Our second son had a childhood friend who lived in the hills. They spent hours outside doing those things that parents just barely approve of, because they sometimes end badly. Micah had a few close calls there, falling off a wall, or hiking a bit too far and getting lost. Once the pack of boys climbed into a parked car, one of whom knocked the brake off. They went careening down the driveway and narrowly missed crashing over an edge. A picket fence gave its life for
them.
But Micah was not actually with his buddy when the rattlesnake bit. His friend ended up perilously close to death before the antivenom drug pulled him back.
The bill was pretty steep. Yet who can put a price tag on your child? Fortunately for those people who coexist with reptiles, hospitals have vials at the ready.
I have never been in the market for such a drug, though I have been saved many times by an antidote that is free.

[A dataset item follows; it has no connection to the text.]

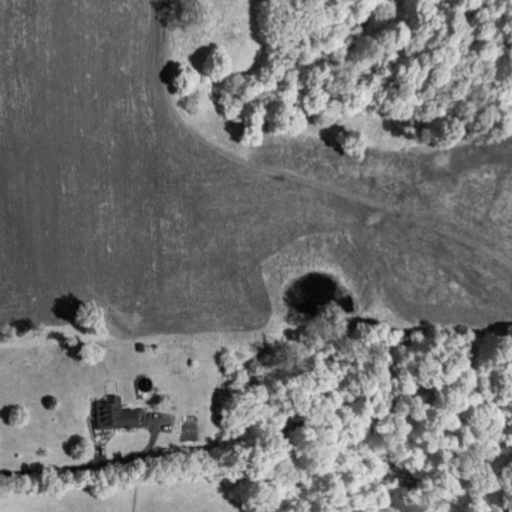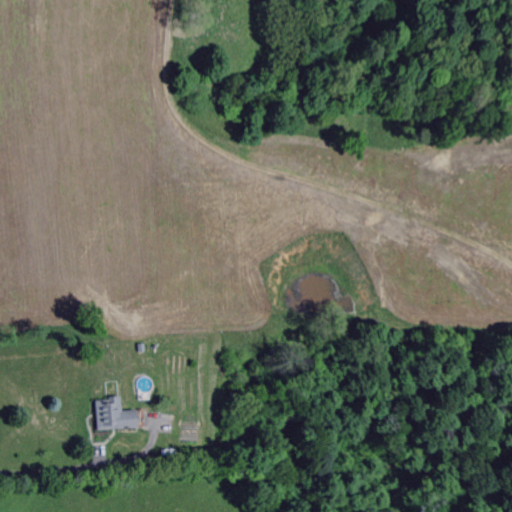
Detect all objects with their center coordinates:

Gratitude has within it magical properties that work as antibodies to a number of ills. Resentment. Jealousy. Criticism. Those infections dissolve when I pause just long enough to appreciate what is right in front of me. The other day I was stewing over some stupid negativity involving John that had bitten me. The poisonous thoughts began to swell and throb. Then John handed me a smoothie. I had not asked for one, but he guessed that I would enjoy one on a toasty day. He was right.
Instantly the venomous complaints retreated under the rock they came from.
It was convenient that John appeared just then to rescue me from snaky ideas. But it is within my power to access gratitude for things past. There are entire shelves of memories stored up in my mind poised for me to pull them down and enjoy all over again.